Carl Nasal Jul 31 5:01AM 2017 CLI

I am testing Duplicacy and Backblaze for Linux server backup to replace IDrive for Linux. It's working well on smaller servers, but I have a server with 185GB of storage used, and it has 12GB of memory. When I run a backup, it often gets killed by OOM because it's using so much memory. For example, I ran it last night and it peaked at 3.5GB of memory usage before it was killed. Is there anything I can do to make reduce memory usage?

FYI, the storage is encrypted, and I'm running the backup with "duplicacy backup -stats"

Thanks, Carl

Alex JOST Jul 31 8:53AM 2017

I'm too having issues when trying to backup about 1 TB of data. Memory usage climbs up to 11-12 GB plus 8 GB of swap.

gchen Jul 31 7:56PM 2017

The memory usage is highly related to the number of files to be backed up. Duplicacy loads the entire file list into the memory during the indexing phase so you may run out of memory if there are too many files. But after the indexing phase the memory usage should stay flat.

Another factor that may dramatically increase the memory usage is extended attributes. When building the file list the extended attributes are also read into memory at the beginning. However, after the number of files exceeds a certain number (controlled by the environment variable DUPLICACY_ATTRIBUTE_THRESHOLD, which defaults to 1 million), Duplicacy will stop loading extended attributes during the indexing phase but instead will only read and upload them when preparing the final snapshot file.

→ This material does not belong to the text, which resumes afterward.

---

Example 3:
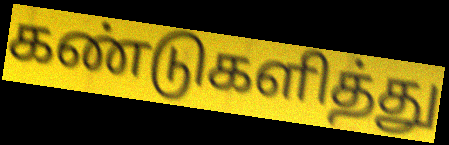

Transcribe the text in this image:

So maybe setting DUPLICACY_ATTRIBUTE_THRESHOLD to a really small number, like 1, will help.

Carl Nasal Aug 2 8:36AM 2017

I tried setting DUPLICACY_ATTRIBUTE_THRESHOLD to 1, and it did allow the process to finish, but it only used slightly less memory (the peak was around 3.2GB). Do you have plans to try to find ways to reduce memory usage when there's a large amount of files to backup?

Thanks, Carl

gchen Aug 2 8:32PM 2017

Definitely. There is no need to load the entire file list into memory at once. My plan is to construct the file list on the fly and upload file list chunks as soon as they have been generated. This will add significant complexity to the main backup loop, but in the long run should be worth it.

Carl Nasal Aug 3 3:14PM 2017

That's great to hear. Thanks for that information. I look forward to that update.

Carl

whereisaaron Aug 3 10:04PM 2017

After the file list phase, do any of the block size setting or other preferences control memory use?

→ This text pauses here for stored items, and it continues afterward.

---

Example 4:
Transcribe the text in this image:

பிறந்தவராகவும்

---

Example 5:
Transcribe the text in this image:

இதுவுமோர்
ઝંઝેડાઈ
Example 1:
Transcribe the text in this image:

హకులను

Testing with default settings I was seeing about 100MB RAM allocated for the file list phases, and then during backup, pretty flat at 450MB RAM. That was more RAM than I want hoping to use on some clients.

gchen Aug 4 12:16PM 2017

The default average chunk size is 4MB, but it is the maximum chunk size (16 MB) that determines the size of buffers to be allocated, and there could be multiple buffers. If you set the average chunk size to 1MB when initializing the storage, the default maximum size will be 4MB, and that could reduce the memory footprint a bit.

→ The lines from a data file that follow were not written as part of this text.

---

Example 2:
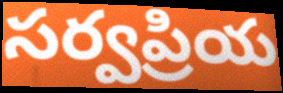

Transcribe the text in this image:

సర్వప్రియ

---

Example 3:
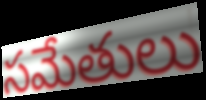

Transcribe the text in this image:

సమేతులు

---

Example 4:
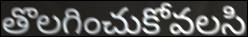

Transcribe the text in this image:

తొలగించుకోవలసి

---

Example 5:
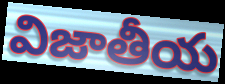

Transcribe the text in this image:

విజాతీయ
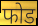
फोड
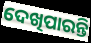
ଦେଖିପାରନ୍ତି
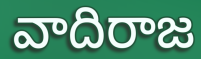
వాదిరాజ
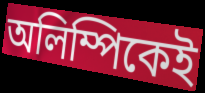
অলিম্পিকেই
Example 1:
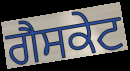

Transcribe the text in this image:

ਗੈਸਕੇਟ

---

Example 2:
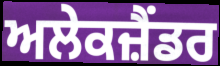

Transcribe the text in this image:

ਅਲੇਕਜ਼ੈਂਡਰ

Harnser Oct 21 4:29AM 2017

What's the status of this issue? I have a 1.7TB backup via another provider's software and want to switch to Duplicacy, but memory usage is definitely going to be important.

gchen Oct 21 10:02PM 2017

I haven't got a chance to work on this. However, a 1.7 TB backup may not consume too much memory, if the number of files isn't huge. I know several customers who back up millions of files totaling more than 10 TB.